Published 12:00 am Friday, September 23, 2005

REGION – Six area citizens have been making a difference in the Black Belt and most residents have probably never met them and may not know they exist.

Yet, their names were heard in the walls of The Decatur House in Washington, D.C. as they were recognized as “unsung heroes” at the 3rd Annual Celebration of Excellence reception during the Congressional Black Caucus Annual Legislative Conference.

Congressman Artur Davis handpicked the six Black Belt community leaders and presented them with a statue to recognize their excellence Thursday, September 22.

Email newsletter signup

“We received submissions from our staff and members of the community,” Corey Ealons, representative of the office of Artur Davis, said. “Then we choose the citizens who have merit.”

This year’s honorees were: The late Maggie Bozeman, a legendary political activist and civil rights advocate. She was a teacher in Pickens and Sumter county schools where she believed in educating individuals about their right to vote and selecting officials who would support African American issues. Bozeman passed away in August 2004 at the age of 75 and her daughter, Punta Deleste Bozeman-Nickens, will accept the award.

Frances Ford has more than 30 years of committed work in healthcare in the Black Belt. He serves as the executive director and healthcare coordinator with Sowing Seeds of Hope, a non-profit, faith-based organization in Perry County that educates members of the community about making informed decisions.

District Attorney and the first African American to serve as DA in Dallas County, Michael Jackson, was honored as well. Jackson is the only DA of color in Alabama and has served as a Selma municipal judge.

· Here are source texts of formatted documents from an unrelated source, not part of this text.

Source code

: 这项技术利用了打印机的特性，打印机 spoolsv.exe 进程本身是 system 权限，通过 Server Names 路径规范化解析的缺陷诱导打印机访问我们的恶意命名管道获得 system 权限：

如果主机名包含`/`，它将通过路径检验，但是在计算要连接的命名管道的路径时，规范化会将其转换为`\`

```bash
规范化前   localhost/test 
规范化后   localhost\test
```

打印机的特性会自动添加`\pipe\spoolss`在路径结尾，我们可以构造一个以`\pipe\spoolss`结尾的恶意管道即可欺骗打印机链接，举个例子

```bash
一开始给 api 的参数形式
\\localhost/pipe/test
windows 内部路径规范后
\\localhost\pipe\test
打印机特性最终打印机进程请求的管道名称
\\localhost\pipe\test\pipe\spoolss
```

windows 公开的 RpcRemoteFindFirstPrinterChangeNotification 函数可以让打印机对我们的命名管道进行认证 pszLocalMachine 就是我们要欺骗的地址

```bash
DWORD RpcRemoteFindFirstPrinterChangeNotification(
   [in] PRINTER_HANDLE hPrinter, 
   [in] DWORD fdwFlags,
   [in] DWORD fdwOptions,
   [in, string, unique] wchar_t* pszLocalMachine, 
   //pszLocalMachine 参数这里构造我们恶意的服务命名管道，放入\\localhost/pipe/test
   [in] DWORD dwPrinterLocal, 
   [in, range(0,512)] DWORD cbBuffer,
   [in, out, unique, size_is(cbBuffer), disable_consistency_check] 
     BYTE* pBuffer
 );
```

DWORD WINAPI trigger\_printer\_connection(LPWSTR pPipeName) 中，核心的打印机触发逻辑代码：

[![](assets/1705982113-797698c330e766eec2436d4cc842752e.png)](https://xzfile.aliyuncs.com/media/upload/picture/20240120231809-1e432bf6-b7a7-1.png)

Groesbeck Parham of the UAB medical school has conducted groundbreaking research in the fields of gynecology, oncology and heart disease. His most recent work examines the dietary habits of Black Belt families and he is currently working to educate individuals about how good eating choices contribute to health living and a long life.

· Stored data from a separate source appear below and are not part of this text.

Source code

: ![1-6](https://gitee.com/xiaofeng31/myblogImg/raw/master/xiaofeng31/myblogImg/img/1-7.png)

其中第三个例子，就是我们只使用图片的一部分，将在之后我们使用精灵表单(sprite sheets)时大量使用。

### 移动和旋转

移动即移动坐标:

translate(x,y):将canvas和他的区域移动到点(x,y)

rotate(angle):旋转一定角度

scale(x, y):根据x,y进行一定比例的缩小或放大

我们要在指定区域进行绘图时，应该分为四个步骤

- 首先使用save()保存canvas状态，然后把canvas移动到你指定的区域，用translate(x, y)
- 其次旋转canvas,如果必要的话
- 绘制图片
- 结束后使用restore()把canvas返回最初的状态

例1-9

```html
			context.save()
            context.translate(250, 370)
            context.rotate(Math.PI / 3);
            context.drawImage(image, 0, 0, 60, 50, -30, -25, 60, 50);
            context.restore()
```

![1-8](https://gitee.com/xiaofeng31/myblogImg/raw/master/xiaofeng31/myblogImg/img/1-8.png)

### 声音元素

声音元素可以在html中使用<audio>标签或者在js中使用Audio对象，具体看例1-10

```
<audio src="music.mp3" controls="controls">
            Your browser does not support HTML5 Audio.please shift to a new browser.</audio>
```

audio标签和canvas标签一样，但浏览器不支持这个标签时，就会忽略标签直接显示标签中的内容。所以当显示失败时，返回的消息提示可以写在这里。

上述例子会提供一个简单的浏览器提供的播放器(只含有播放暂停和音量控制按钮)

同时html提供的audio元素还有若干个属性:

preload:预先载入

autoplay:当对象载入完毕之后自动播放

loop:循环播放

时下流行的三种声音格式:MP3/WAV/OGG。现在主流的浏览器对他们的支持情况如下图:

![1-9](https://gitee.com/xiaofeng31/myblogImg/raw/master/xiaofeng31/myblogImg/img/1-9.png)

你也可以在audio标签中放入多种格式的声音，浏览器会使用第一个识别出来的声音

The founder and president of Integrated Medical Systems, Inc., Gene Robinson, has devoted his life to working in medically underserved communities around the world. His most recent venture is the Instruments of Mercy Black Belt Healthcare Initiative.

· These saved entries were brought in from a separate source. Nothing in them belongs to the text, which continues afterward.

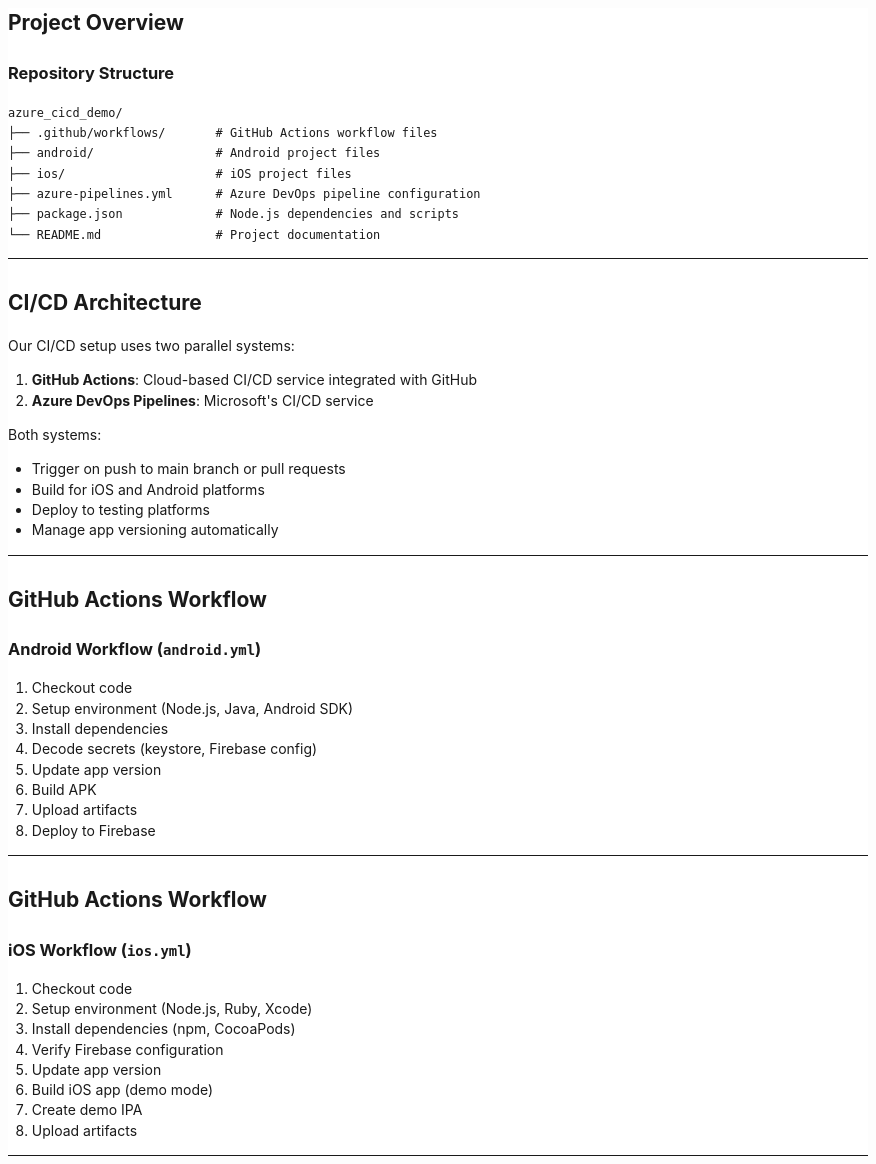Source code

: 
## Project Overview

### Repository Structure

```
azure_cicd_demo/
├── .github/workflows/       # GitHub Actions workflow files
├── android/                 # Android project files
├── ios/                     # iOS project files
├── azure-pipelines.yml      # Azure DevOps pipeline configuration
├── package.json             # Node.js dependencies and scripts
└── README.md                # Project documentation
```

---

## CI/CD Architecture

Our CI/CD setup uses two parallel systems:

1. **GitHub Actions**: Cloud-based CI/CD service integrated with GitHub
2. **Azure DevOps Pipelines**: Microsoft's CI/CD service

Both systems:
- Trigger on push to main branch or pull requests
- Build for iOS and Android platforms
- Deploy to testing platforms
- Manage app versioning automatically

---

## GitHub Actions Workflow

### Android Workflow (`android.yml`)

1. Checkout code
2. Setup environment (Node.js, Java, Android SDK)
3. Install dependencies
4. Decode secrets (keystore, Firebase config)
5. Update app version
6. Build APK
7. Upload artifacts
8. Deploy to Firebase

---

## GitHub Actions Workflow

### iOS Workflow (`ios.yml`)

1. Checkout code
2. Setup environment (Node.js, Ruby, Xcode)
3. Install dependencies (npm, CocoaPods)
4. Verify Firebase configuration
5. Update app version
6. Build iOS app (demo mode)
7. Create demo IPA
8. Upload artifacts

---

Miles College student Portia Shepard was recognized as she pursues a bachelor’s degree in political science and serves as Student Government Association president. She maintains a 3.7 overall grade point average and is an active member of MTV’s Tock the Vote project. Shepard also serves as the business manager for the United Negro College Fund Pre-Alumni Council.

According to Ealons, the group arrived in D.C. Wednesday afternoon and will leave later today with their statues that Ealons described as having an “intricate design” which fits the occasion.